**About this task**
Make a verbatim copy of the records; pictures stay out.

**Data in this exercise**
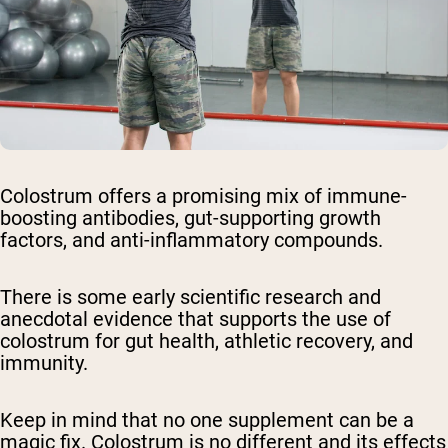
Colostrum offers a promising mix of immune-
boosting antibodies, gut-supporting growth
factors, and anti-inflammatory compounds.
There is some early scientific research and
anecdotal evidence that supports the use of
colostrum for gut health, athletic recovery, and
immunity.
Keep in mind that no one supplement can be a
magic fix. Colostrum is no different and its effects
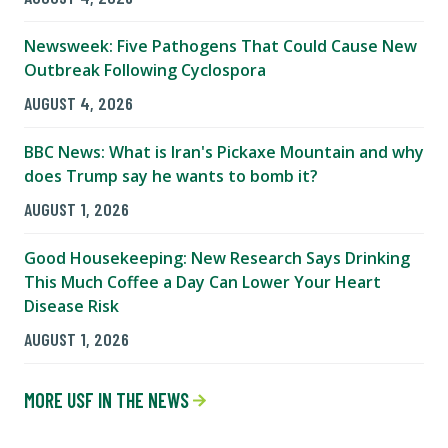
Newsweek: Five Pathogens That Could Cause New
Outbreak Following Cyclospora
AUGUST 4, 2026
BBC News: What is Iran's Pickaxe Mountain and why
does Trump say he wants to bomb it?
AUGUST 1, 2026
Good Housekeeping: New Research Says Drinking
This Much Coffee a Day Can Lower Your Heart
Disease Risk
AUGUST 1, 2026
MORE USF IN THE NEWS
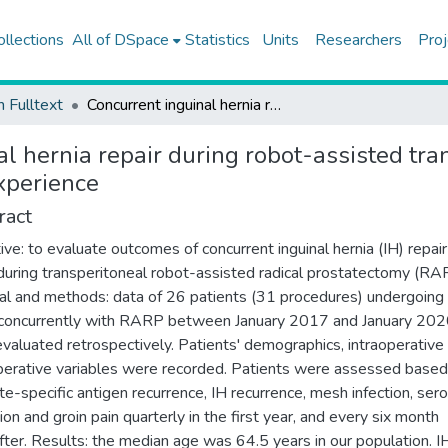
ollections
All of DSpace
Statistics
Units
Researchers
Proj
h Fulltext
Concurrent inguinal hernia repair during robot-assisted transperitoneal radical prostatectomy: single center experience
l hernia repair during robot-assisted tra
xperience
ract
ive: to evaluate outcomes of concurrent inguinal hernia (IH) repair
uring transperitoneal robot-assisted radical prostatectomy (RA
al and methods: data of 26 patients (31 procedures) undergoing
 concurrently with RARP between January 2017 and January 20
valuated retrospectively. Patients' demographics, intraoperative
erative variables were recorded. Patients were assessed based
te-specific antigen recurrence, IH recurrence, mesh infection, se
ion and groin pain quarterly in the first year, and every six month
fter. Results: the median age was 64.5 years in our population. 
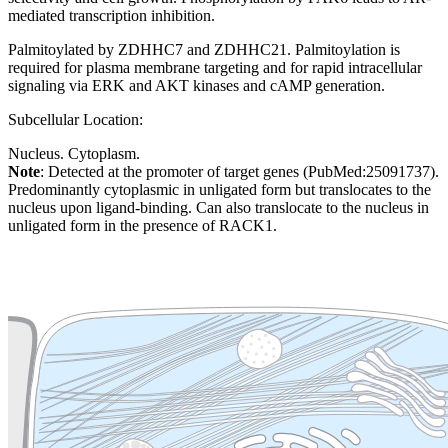
mediated transcription inhibition.
Palmitoylated by ZDHHC7 and ZDHHC21. Palmitoylation is
required for plasma membrane targeting and for rapid intracellular
signaling via ERK and AKT kinases and cAMP generation.
Subcellular Location:
Nucleus. Cytoplasm.
Note
: Detected at the promoter of target genes (PubMed:25091737).
Predominantly cytoplasmic in unligated form but translocates to the
nucleus upon ligand-binding. Can also translocate to the nucleus in
unligated form in the presence of RACK1.
Extracellular region or secr
Plasma membrane
Lysosome
Cytoskeleton
Golgi appa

**Answer to the problem**
Colostrum offers a promising mix of immune-
boosting antibodies, gut-supporting growth
factors, and anti-inflammatory compounds.
There is some early scientific research and
anecdotal evidence that supports the use of
colostrum for gut health, athletic recovery, and
immunity.
Keep in mind that no one supplement can be a
magic fix. Colostrum is no different and its effects
Newsweek: Five Pathogens That Could Cause New
Outbreak Following Cyclospora
AUGUST 4, 2026
BBC News: What is Iran's Pickaxe Mountain and why
does Trump say he wants to bomb it?
AUGUST 1, 2026
Good Housekeeping: New Research Says Drinking
This Much Coffee a Day Can Lower Your Heart
Disease Risk
AUGUST 1, 2026
MORE USF IN THE NEWS
ollections
All of DSpace
Statistics
Units
Researchers
Proj
h Fulltext
Concurrent inguinal hernia repair during robot-assisted transperitoneal radical prostatectomy: single center experience
l hernia repair during robot-assisted tra
xperience
ract
ive: to evaluate outcomes of concurrent inguinal hernia (IH) repair
uring transperitoneal robot-assisted radical prostatectomy (RA
al and methods: data of 26 patients (31 procedures) undergoing
 concurrently with RARP between January 2017 and January 20
valuated retrospectively. Patients' demographics, intraoperative
erative variables were recorded. Patients were assessed based
te-specific antigen recurrence, IH recurrence, mesh infection, se
ion and groin pain quarterly in the first year, and every six month
fter. Results: the median age was 64.5 years in our population. 
mediated transcription inhibition.
Palmitoylated by ZDHHC7 and ZDHHC21. Palmitoylation is
required for plasma membrane targeting and for rapid intracellular
signaling via ERK and AKT kinases and cAMP generation.
Subcellular Location:
Nucleus. Cytoplasm.
Note
: Detected at the promoter of target genes (PubMed:25091737).
Predominantly cytoplasmic in unligated form but translocates to the
nucleus upon ligand-binding. Can also translocate to the nucleus in
unligated form in the presence of RACK1.
Extracellular region or secr
Plasma membrane
Lysosome
Cytoskeleton
Golgi appa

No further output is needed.